What this task involves - With no line omitted, restate the records below exactly as they appear.

[Structured pose outputs]

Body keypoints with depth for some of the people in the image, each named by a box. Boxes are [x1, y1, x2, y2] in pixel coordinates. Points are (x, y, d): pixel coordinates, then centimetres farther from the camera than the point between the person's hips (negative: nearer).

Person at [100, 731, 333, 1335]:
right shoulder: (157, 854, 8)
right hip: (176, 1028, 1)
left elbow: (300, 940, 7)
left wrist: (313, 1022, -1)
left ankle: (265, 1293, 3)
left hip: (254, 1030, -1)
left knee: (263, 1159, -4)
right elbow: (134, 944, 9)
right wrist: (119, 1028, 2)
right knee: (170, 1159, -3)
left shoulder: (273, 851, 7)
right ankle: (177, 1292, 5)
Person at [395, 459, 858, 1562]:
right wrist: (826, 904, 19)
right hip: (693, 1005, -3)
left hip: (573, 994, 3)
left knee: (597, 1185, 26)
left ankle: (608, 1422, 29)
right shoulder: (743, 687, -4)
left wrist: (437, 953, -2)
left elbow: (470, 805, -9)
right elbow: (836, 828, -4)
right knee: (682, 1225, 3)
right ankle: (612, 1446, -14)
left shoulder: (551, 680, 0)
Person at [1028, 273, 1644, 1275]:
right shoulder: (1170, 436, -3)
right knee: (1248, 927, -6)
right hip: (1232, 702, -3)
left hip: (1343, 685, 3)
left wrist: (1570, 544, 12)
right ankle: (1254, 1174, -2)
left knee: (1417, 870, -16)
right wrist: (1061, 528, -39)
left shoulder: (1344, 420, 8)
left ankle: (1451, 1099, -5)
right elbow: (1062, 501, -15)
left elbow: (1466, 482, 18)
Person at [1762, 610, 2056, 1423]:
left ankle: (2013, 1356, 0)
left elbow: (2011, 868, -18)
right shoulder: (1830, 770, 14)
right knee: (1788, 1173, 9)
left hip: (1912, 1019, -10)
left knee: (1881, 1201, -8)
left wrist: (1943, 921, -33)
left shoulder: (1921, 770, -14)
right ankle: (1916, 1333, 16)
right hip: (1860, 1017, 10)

Solution for this exercise -
Body keypoints with depth for some of the people in the image, each named by a box. Boxes are [x1, y1, x2, y2] in pixel coordinates. Points are (x, y, d): pixel coordinates, then centimetres farther from the camera than the point between the person's hips (negative: nearer).

Person at [100, 731, 333, 1335]:
right shoulder: (157, 854, 8)
right hip: (176, 1028, 1)
left elbow: (300, 940, 7)
left wrist: (313, 1022, -1)
left ankle: (265, 1293, 3)
left hip: (254, 1030, -1)
left knee: (263, 1159, -4)
right elbow: (134, 944, 9)
right wrist: (119, 1028, 2)
right knee: (170, 1159, -3)
left shoulder: (273, 851, 7)
right ankle: (177, 1292, 5)
Person at [395, 459, 858, 1562]:
right wrist: (826, 904, 19)
right hip: (693, 1005, -3)
left hip: (573, 994, 3)
left knee: (597, 1185, 26)
left ankle: (608, 1422, 29)
right shoulder: (743, 687, -4)
left wrist: (437, 953, -2)
left elbow: (470, 805, -9)
right elbow: (836, 828, -4)
right knee: (682, 1225, 3)
right ankle: (612, 1446, -14)
left shoulder: (551, 680, 0)
Person at [1028, 273, 1644, 1275]:
right shoulder: (1170, 436, -3)
right knee: (1248, 927, -6)
right hip: (1232, 702, -3)
left hip: (1343, 685, 3)
left wrist: (1570, 544, 12)
right ankle: (1254, 1174, -2)
left knee: (1417, 870, -16)
right wrist: (1061, 528, -39)
left shoulder: (1344, 420, 8)
left ankle: (1451, 1099, -5)
right elbow: (1062, 501, -15)
left elbow: (1466, 482, 18)
Person at [1762, 610, 2056, 1423]:
left ankle: (2013, 1356, 0)
left elbow: (2011, 868, -18)
right shoulder: (1830, 770, 14)
right knee: (1788, 1173, 9)
left hip: (1912, 1019, -10)
left knee: (1881, 1201, -8)
left wrist: (1943, 921, -33)
left shoulder: (1921, 770, -14)
right ankle: (1916, 1333, 16)
right hip: (1860, 1017, 10)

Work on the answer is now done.